What you have to do: Pictures stay out; please output the remaining data exactly.

BEGIN Extracted information

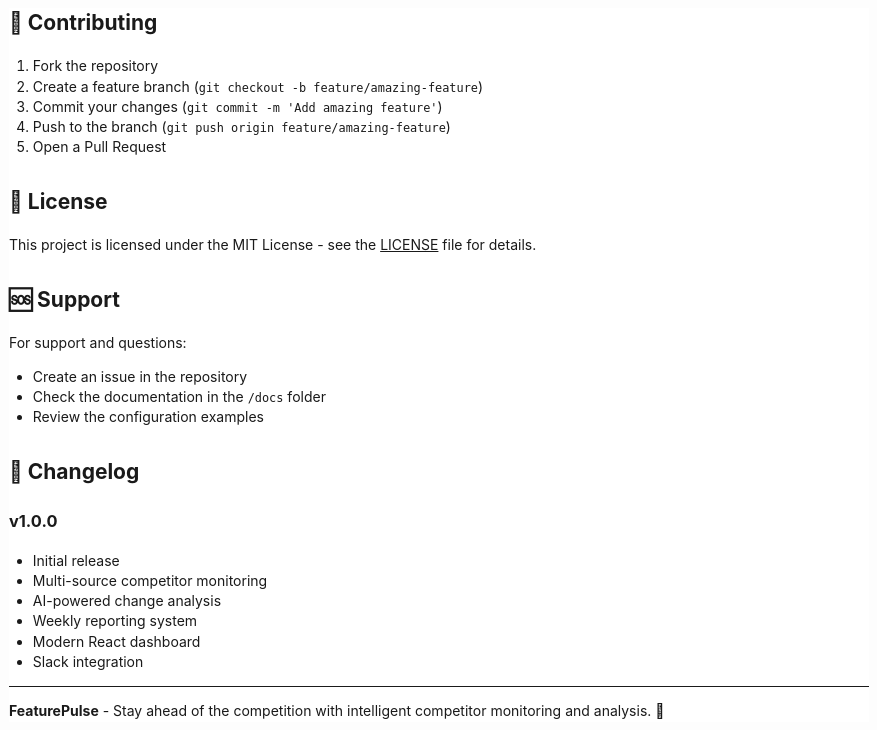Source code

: ## 🤝 Contributing

1. Fork the repository
2. Create a feature branch (`git checkout -b feature/amazing-feature`)
3. Commit your changes (`git commit -m 'Add amazing feature'`)
4. Push to the branch (`git push origin feature/amazing-feature`)
5. Open a Pull Request

## 📝 License

This project is licensed under the MIT License - see the [LICENSE](LICENSE) file for details.

## 🆘 Support

For support and questions:
- Create an issue in the repository
- Check the documentation in the `/docs` folder
- Review the configuration examples

## 🔄 Changelog

### v1.0.0
- Initial release
- Multi-source competitor monitoring
- AI-powered change analysis
- Weekly reporting system
- Modern React dashboard
- Slack integration

---

**FeaturePulse** - Stay ahead of the competition with intelligent competitor monitoring and analysis. 🎯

END Extracted information

Final answer:
Source code

: ## 🤝 Contributing

1. Fork the repository
2. Create a feature branch (`git checkout -b feature/amazing-feature`)
3. Commit your changes (`git commit -m 'Add amazing feature'`)
4. Push to the branch (`git push origin feature/amazing-feature`)
5. Open a Pull Request

## 📝 License

This project is licensed under the MIT License - see the [LICENSE](LICENSE) file for details.

## 🆘 Support

For support and questions:
- Create an issue in the repository
- Check the documentation in the `/docs` folder
- Review the configuration examples

## 🔄 Changelog

### v1.0.0
- Initial release
- Multi-source competitor monitoring
- AI-powered change analysis
- Weekly reporting system
- Modern React dashboard
- Slack integration

---

**FeaturePulse** - Stay ahead of the competition with intelligent competitor monitoring and analysis. 🎯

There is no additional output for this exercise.